Exercise details: Tally how many lines in the records below contain the string "Tipo", with uppercase and lowercase treated as different. Reply with the number alone.

[Dataset records]
----
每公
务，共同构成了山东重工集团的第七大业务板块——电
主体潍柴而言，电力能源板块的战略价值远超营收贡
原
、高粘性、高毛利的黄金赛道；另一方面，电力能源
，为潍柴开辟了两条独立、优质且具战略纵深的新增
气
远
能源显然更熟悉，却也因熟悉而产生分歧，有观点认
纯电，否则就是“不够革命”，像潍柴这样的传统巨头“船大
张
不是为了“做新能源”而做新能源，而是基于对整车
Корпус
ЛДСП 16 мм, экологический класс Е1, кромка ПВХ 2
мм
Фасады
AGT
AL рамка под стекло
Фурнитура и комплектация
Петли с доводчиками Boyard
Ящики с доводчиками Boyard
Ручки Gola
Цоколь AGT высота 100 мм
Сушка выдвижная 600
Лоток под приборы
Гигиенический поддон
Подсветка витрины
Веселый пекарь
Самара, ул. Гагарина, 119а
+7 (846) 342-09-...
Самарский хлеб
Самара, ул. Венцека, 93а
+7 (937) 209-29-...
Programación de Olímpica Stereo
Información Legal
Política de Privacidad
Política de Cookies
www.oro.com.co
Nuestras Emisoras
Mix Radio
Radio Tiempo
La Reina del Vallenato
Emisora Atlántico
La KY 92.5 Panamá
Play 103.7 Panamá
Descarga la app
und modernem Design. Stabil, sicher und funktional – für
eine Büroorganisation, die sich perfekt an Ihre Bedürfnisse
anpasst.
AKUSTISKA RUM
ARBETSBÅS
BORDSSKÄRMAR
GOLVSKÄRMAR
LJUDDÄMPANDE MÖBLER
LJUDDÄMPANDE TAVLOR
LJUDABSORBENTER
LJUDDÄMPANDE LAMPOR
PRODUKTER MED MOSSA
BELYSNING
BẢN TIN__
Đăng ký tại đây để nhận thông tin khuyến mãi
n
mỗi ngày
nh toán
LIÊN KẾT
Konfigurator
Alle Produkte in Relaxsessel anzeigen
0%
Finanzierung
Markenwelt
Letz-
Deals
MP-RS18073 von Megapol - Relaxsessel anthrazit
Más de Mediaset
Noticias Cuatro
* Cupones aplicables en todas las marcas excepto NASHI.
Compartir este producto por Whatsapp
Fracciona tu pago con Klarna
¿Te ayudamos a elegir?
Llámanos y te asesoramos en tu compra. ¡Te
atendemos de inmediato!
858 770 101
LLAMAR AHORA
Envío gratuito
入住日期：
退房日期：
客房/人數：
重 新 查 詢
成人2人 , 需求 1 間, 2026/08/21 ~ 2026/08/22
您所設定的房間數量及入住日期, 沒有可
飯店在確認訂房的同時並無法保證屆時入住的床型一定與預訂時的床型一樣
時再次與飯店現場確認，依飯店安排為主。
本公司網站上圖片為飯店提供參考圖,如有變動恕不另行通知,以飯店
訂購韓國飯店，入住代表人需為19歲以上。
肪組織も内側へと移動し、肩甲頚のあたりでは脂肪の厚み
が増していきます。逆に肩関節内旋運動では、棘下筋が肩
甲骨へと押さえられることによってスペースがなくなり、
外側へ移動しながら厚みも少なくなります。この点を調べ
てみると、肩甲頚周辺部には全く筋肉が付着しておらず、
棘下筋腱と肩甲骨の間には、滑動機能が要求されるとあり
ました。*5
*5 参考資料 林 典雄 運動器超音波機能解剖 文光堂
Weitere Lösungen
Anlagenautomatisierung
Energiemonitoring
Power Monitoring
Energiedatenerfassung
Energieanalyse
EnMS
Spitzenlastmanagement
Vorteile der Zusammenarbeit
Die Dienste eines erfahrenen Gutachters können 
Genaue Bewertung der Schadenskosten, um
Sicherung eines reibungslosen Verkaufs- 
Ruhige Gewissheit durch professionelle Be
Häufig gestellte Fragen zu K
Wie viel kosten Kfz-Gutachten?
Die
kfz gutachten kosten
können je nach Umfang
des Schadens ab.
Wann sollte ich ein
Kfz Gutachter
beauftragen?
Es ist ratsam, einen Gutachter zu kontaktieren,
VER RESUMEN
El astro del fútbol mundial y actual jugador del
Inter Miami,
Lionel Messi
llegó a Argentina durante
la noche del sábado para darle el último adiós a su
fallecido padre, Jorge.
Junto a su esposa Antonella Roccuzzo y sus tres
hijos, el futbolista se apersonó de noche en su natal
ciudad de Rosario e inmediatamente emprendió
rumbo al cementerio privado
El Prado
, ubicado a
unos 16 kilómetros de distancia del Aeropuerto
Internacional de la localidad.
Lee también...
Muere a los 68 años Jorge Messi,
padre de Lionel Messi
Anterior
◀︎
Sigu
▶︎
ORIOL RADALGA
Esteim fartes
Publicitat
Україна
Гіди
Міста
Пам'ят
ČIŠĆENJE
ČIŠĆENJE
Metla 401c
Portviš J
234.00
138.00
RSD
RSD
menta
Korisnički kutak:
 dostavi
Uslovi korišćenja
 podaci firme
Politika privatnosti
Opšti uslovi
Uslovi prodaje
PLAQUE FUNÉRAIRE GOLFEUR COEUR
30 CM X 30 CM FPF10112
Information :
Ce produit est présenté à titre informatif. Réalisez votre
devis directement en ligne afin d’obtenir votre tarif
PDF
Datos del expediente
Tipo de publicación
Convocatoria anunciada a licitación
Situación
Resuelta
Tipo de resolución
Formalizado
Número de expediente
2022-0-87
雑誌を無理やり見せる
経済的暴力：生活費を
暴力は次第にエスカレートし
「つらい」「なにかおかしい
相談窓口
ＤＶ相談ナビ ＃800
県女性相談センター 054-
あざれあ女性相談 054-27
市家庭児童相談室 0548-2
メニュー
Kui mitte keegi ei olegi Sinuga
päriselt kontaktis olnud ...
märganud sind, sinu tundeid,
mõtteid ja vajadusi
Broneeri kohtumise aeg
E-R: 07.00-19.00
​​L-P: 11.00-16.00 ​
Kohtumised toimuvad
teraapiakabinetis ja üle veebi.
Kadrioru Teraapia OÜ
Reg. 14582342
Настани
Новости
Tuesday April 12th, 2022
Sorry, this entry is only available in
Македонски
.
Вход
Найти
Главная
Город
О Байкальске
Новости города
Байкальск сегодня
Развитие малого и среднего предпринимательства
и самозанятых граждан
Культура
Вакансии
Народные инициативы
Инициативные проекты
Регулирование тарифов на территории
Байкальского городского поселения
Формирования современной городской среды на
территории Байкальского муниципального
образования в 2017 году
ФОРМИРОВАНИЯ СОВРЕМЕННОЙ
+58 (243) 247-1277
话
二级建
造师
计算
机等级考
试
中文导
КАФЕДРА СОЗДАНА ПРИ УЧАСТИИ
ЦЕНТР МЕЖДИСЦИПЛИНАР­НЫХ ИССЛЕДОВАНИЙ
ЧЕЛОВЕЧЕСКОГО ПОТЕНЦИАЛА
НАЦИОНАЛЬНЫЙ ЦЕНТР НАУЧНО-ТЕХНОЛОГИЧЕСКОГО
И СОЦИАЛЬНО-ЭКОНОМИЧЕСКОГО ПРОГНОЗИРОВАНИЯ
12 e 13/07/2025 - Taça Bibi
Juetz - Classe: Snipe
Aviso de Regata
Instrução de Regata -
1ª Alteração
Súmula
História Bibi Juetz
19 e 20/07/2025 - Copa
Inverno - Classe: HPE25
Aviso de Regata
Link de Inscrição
----
Exercise result: 2